Figures 35 show that when the population index reaches 50 in the analysis of health monitoring data, the average accuracy of data mining is 86.8 percent, the average accuracy of the association rule algorithm is 85.9 percent, the average accuracy of the collaborative filtering algorithm is 84.3 percent, and the average accuracy of the machine learning algorithm is 90.1 percent. Among the four high-accuracy algorithms, this method is clearly the most effective and stable. The addition of GPS assistance and a hand raising misjudgment algorithm improves the system’s stability and accuracy significantly. The monitoring data of human exercise health of smart bracelets are analyzed in this experiment, and the curves of time consumption increasing with the sequence length of the data mining algorithm, association rule algorithm, collaborative filtering algorithm, and machine learning algorithm are used in this paper, respectively. The experimental results are shown in Figures 6 and 7.
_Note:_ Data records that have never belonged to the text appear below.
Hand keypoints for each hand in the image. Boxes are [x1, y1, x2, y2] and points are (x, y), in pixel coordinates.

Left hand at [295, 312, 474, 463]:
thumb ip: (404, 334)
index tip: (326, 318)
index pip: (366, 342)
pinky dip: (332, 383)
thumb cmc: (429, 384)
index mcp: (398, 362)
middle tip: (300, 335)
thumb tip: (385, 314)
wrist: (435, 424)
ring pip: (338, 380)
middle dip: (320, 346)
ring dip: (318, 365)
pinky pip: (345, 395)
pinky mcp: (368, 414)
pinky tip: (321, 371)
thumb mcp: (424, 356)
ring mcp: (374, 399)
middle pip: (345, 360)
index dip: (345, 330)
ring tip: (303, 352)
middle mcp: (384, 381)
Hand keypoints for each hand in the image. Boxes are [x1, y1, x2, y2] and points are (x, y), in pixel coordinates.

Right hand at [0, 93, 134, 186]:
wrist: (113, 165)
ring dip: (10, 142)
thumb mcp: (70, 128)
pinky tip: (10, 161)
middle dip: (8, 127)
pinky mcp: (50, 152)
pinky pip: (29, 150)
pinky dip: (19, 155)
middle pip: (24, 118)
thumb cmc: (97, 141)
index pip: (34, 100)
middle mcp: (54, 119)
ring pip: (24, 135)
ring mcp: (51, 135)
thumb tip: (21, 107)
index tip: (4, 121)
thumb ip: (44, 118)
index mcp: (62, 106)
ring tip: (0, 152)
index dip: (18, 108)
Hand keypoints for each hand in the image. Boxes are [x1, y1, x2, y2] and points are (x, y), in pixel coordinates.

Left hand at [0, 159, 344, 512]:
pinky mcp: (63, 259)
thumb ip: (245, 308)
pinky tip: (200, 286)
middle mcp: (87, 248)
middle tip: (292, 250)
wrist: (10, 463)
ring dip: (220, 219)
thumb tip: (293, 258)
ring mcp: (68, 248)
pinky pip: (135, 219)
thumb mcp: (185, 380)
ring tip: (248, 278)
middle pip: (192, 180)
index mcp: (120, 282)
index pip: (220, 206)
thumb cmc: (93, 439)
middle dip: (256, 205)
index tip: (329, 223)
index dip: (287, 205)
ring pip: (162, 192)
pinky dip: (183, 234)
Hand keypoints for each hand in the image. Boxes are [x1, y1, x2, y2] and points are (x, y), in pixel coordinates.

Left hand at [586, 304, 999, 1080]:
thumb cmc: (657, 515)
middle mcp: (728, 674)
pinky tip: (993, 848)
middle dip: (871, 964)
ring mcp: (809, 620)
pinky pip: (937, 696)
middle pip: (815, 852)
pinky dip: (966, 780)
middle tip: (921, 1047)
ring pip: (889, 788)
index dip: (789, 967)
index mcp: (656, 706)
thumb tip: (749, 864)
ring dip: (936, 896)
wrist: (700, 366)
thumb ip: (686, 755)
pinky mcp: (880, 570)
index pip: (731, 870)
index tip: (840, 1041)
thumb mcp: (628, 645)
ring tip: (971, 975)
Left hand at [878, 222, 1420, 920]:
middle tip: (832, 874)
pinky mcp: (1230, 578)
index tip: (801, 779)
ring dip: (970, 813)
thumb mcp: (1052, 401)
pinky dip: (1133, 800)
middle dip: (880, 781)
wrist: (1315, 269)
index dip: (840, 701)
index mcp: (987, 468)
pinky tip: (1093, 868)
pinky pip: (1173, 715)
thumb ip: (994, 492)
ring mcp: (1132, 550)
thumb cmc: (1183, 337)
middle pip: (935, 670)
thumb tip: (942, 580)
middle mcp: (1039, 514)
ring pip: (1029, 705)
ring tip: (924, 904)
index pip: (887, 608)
As can be seen from Figures 67, the time consumption curve of the machine learning algorithm in this paper is the highest among the four algorithms, and the linear complexity of the algorithm is verified from an experimental point of view. The time consumption curves of the data mining algorithm, association rule algorithm, and collaborative filtering algorithm indicate that they have quadratic complexity, and the linear complexity is another advantage of the algorithm in this chapter. Because accelerometer data and gyroscope data are three-dimensional data, and there are many sampled data, the extracted feature dimensions are too large, which is not conducive to the subsequent classification and recognition. At the same time, more redundant features will also reduce the classification accuracy so that the most effective features can be selected to achieve the effect of dimension reduction and improve the classification accuracy.

5. Conclusions

In this paper, a set of human motion recognition systems is developed using the intelligent bracelet’s built-in acceleration sensor. In this paper, machine learning is used as a human motion recognition algorithm, and for the first time, this method is realized by an intelligent bracelet on a mobile terminal. This method is then contrasted with the data mining algorithm, the association rule algorithm, and the collaborative filtering algorithm. When the population index reaches 50 in the analysis of health monitoring data, the average accuracy of data mining is 86.8 percent, the average accuracy of the association rule algorithm is 85.9 percent, the average accuracy of the collaborative filtering algorithm is 84.3 percent, and the average accuracy of the machine learning algorithm in this paper is 90.1 percent. This method is clearly the most effective and stable of the four high-accuracy algorithms. The addition of GPS assistance and a hand raising misjudgment algorithm greatly improves the system’s stability and accuracy. With the rapid advancement of science and technology in recent years, we believe that the development of smart bracelets will be extremely beneficial. The combination of smart bracelets with sports, medical treatment, and mobile payment will make our lives more convenient and fast in the future. Current machine learning models, on the other hand, are based on smaller data sets. Data sharing can provide larger data sets for developing a comprehensive learning model for a broader range of people. Simultaneously, the current learning model is primarily used for walking, running, and a few special movements. Its wide range of applications in various human movements warrants further investigation.

Data Availability

The data used to support the findings of this study are available from the corresponding author upon request.

Conflicts of Interest

The author does not have any possible conflicts of interest.

Acknowledgments

This work was sponsored in part by Guangdong Ocean University 2017 Innovation strong school project “Model study of coastal water sports projects in Athletic Training Services” (GDOU2017052616).